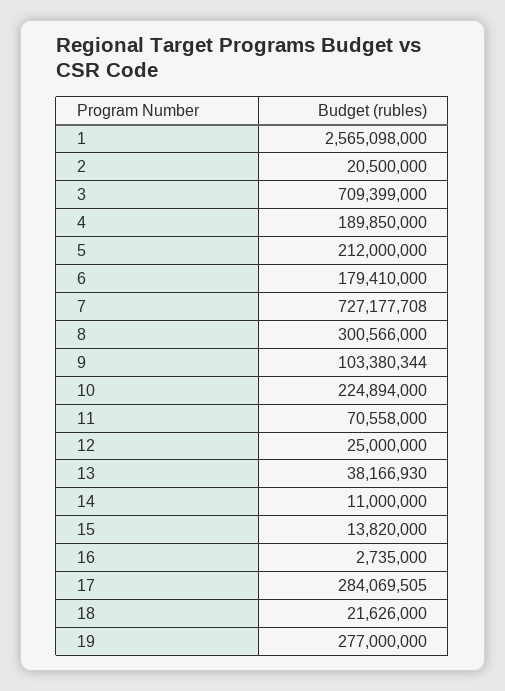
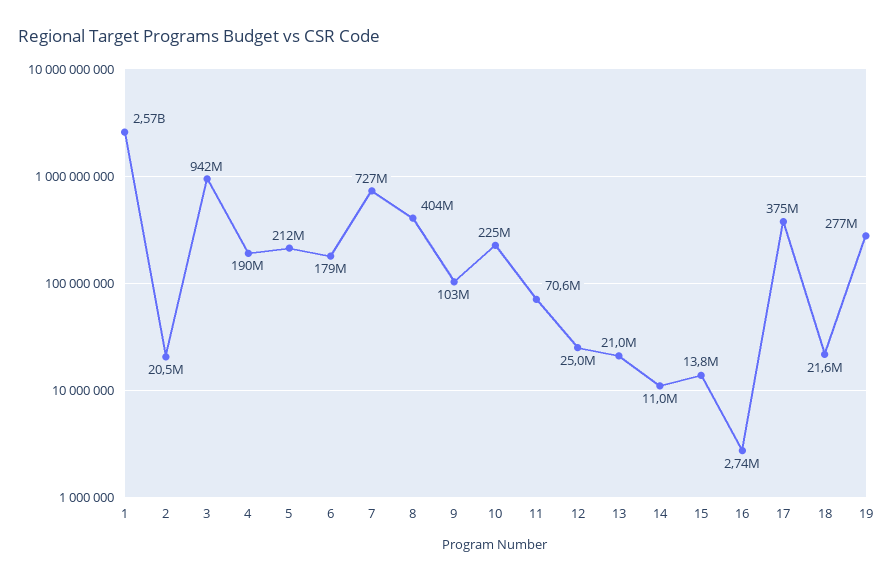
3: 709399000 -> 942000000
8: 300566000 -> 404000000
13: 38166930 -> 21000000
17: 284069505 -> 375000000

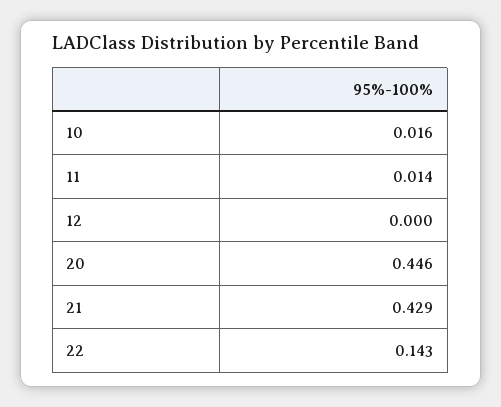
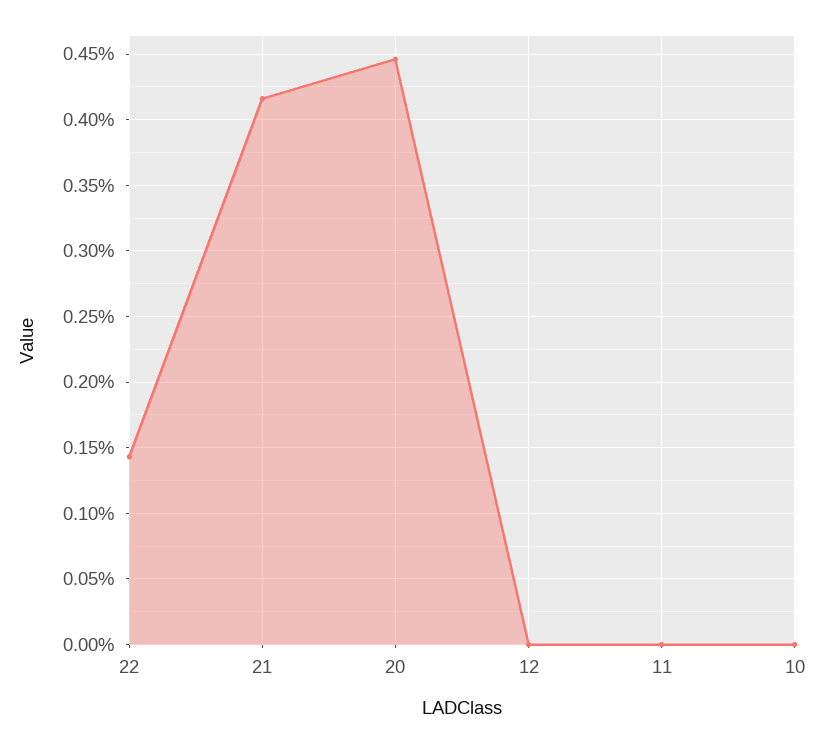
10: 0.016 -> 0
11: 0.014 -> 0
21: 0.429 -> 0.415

• • •

* JOB ITEM:
Reproduce the listing in full and exactly, excluding any pictures it holds.

* OUTPUT OF THE EXERCISE:
3: 709399000 -> 942000000
8: 300566000 -> 404000000
13: 38166930 -> 21000000
17: 284069505 -> 375000000

10: 0.016 -> 0
11: 0.014 -> 0
21: 0.429 -> 0.415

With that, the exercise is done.